Reconstructing Reed-Solomon Codes from Multiple Noisy Channel Outputs

TL;DR

This paper develops an efficient method for reconstructing Reed-Solomon codes from multiple noisy outputs, establishing a rate threshold for reliable decoding based on channel noise and number of observations.

Contribution

It adapts the Koetter-Vardy decoding algorithm for multiple noisy outputs and derives an explicit rate threshold for successful reconstruction.

Findings

Reconstruction is possible below a specific rate threshold depending on noise and observations.

The adapted algorithm achieves efficient decoding with arbitrarily small error probability.

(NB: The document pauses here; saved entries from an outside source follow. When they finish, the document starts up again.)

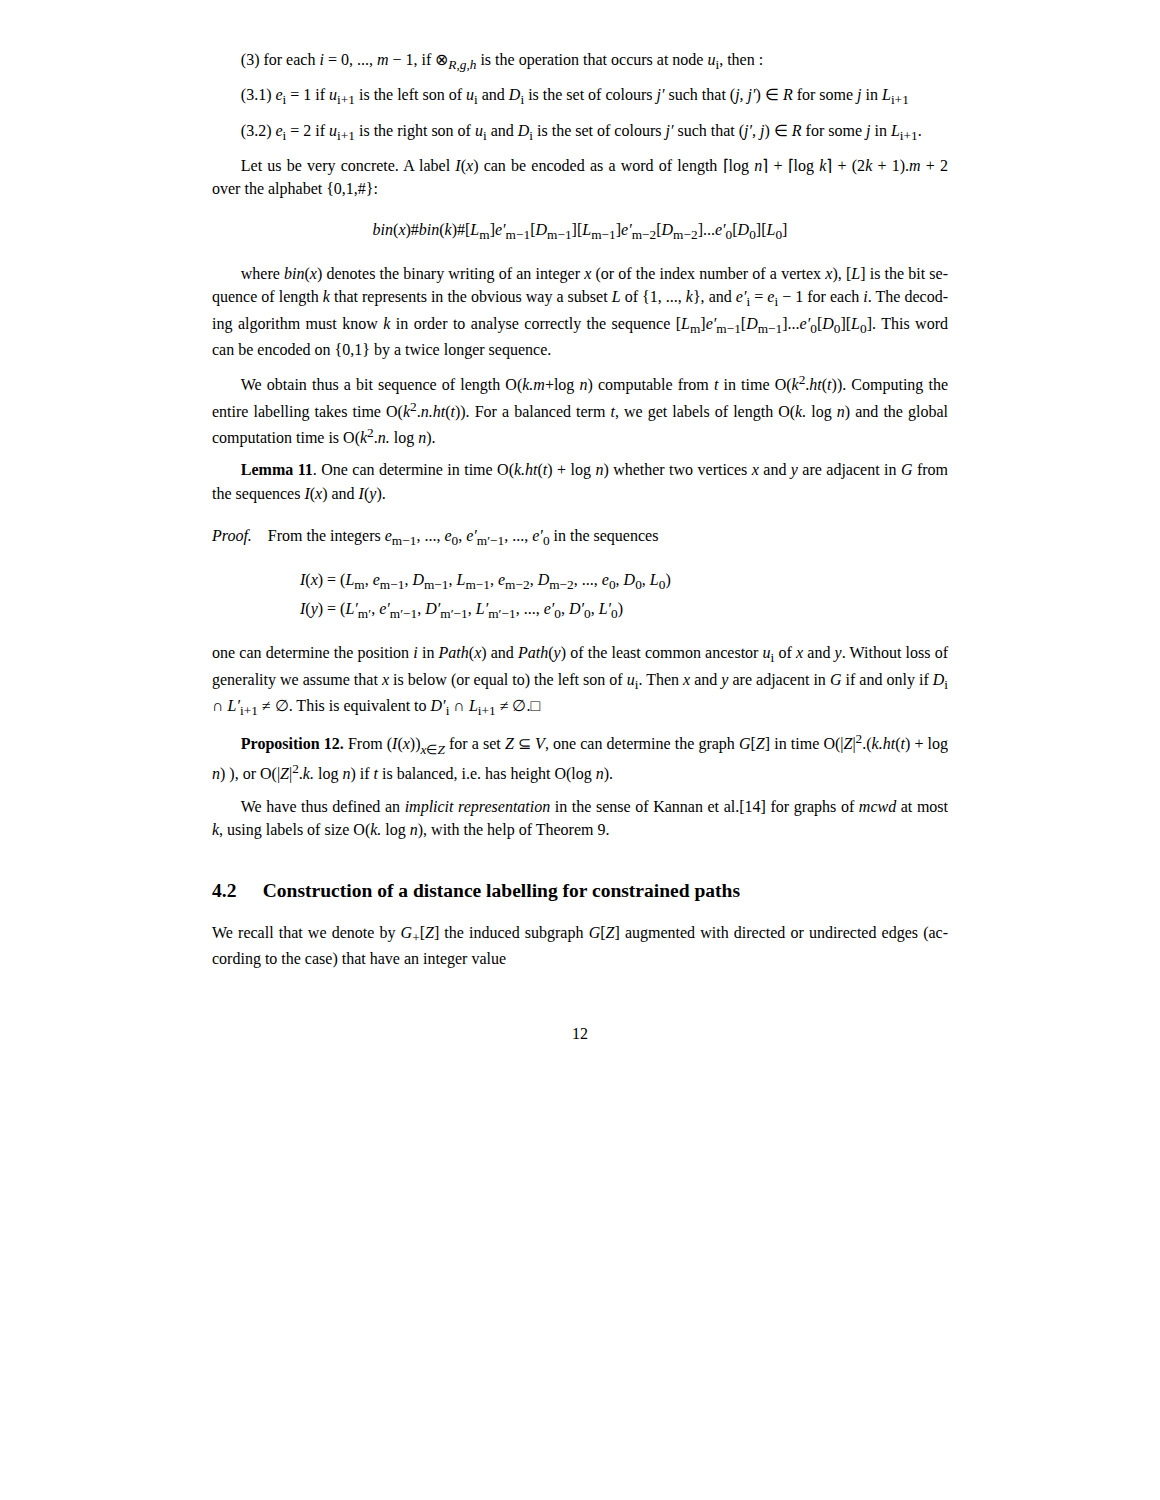(3) for each i = 0, ..., m − 1, if ⊗R,g,h is the operation that occurs at node ui, then :
(3.1) ei = 1 if ui+1 is the left son of ui and Di is the set of colours j′ such that (j, j′) ∈ R for some j in Li+1
(3.2) ei = 2 if ui+1 is the right son of ui and Di is the set of colours j′ such that (j′, j) ∈ R for some j in Li+1.
Let us be very concrete. A label I(x) can be encoded as a word of length ⌈log n⌉ + ⌈log k⌉ + (2k + 1).m + 2 over the alphabet {0,1,#}:
bin(x)#bin(k)#[Lm]e′m−1[Dm−1][Lm−1]e′m−2[Dm−2]...e′0[D0][L0]
where bin(x) denotes the binary writing of an integer x (or of the index number of a vertex x), [L] is the bit sequence of length k that represents in the obvious way a subset L of {1, ..., k}, and e′i = ei − 1 for each i. The decoding algorithm must know k in order to analyse correctly the sequence [Lm]e′m−1[Dm−1]...e′0[D0][L0]. This word can be encoded on {0,1} by a twice longer sequence.
We obtain thus a bit sequence of length O(k.m+log n) computable from t in time O(k2.ht(t)). Computing the entire labelling takes time O(k2.n.ht(t)). For a balanced term t, we get labels of length O(k. log n) and the global computation time is O(k2.n. log n).
Lemma 11. One can determine in time O(k.ht(t) + log n) whether two vertices x and y are adjacent in G from the sequences I(x) and I(y).
Proof. From the integers em−1, ..., e0, e′m′−1, ..., e′0 in the sequences
I(x) = (Lm, em−1, Dm−1, Lm−1, em−2, Dm−2, ..., e0, D0, L0)
I(y) = (L′m′, e′m′−1, D′m′−1, L′m′−1, ..., e′0, D′0, L′0)
one can determine the position i in Path(x) and Path(y) of the least common ancestor ui of x and y. Without loss of generality we assume that x is below (or equal to) the left son of ui. Then x and y are adjacent in G if and only if Di ∩ L′i+1 ≠ ∅. This is equivalent to D′i ∩ Li+1 ≠ ∅.□
Proposition 12. From (I(x))x∈Z for a set Z ⊆ V, one can determine the graph G[Z] in time O(|Z|2.(k.ht(t) + log n) ), or O(|Z|2.k. log n) if t is balanced, i.e. has height O(log n).
We have thus defined an implicit representation in the sense of Kannan et al.[14] for graphs of mcwd at most k, using labels of size O(k. log n), with the help of Theorem 9.
4.2 Construction of a distance labelling for constrained paths
We recall that we denote by G+[Z] the induced subgraph G[Z] augmented with directed or undirected edges (according to the case) that have an integer value
12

Explicit rate thresholds are derived for large blocklengths and alphabet sizes.

Abstract

The sequence reconstruction problem, introduced by Levenshtein in 2001, considers a communication setting in which a sender transmits a codeword and the receiver observes K independent noisy versions of this codeword. In this work, we study the problem of efficient reconstruction when each of the $K$ outputs is corrupted by a $q$-ary discrete memoryless symmetric (DMS) substitution channel with substitution probability $p$. Focusing on Reed-Solomon (RS) codes, we adapt the Koetter-Vardy soft-decision decoding algorithm to obtain an efficient reconstruction algorithm. For sufficiently large blocklength and alphabet size, we derive an explicit rate threshold, depending only on $(p, K)$, such that the transmitted codeword can be reconstructed with arbitrarily small probability of error whenever the code rate $R$ lies below this threshold.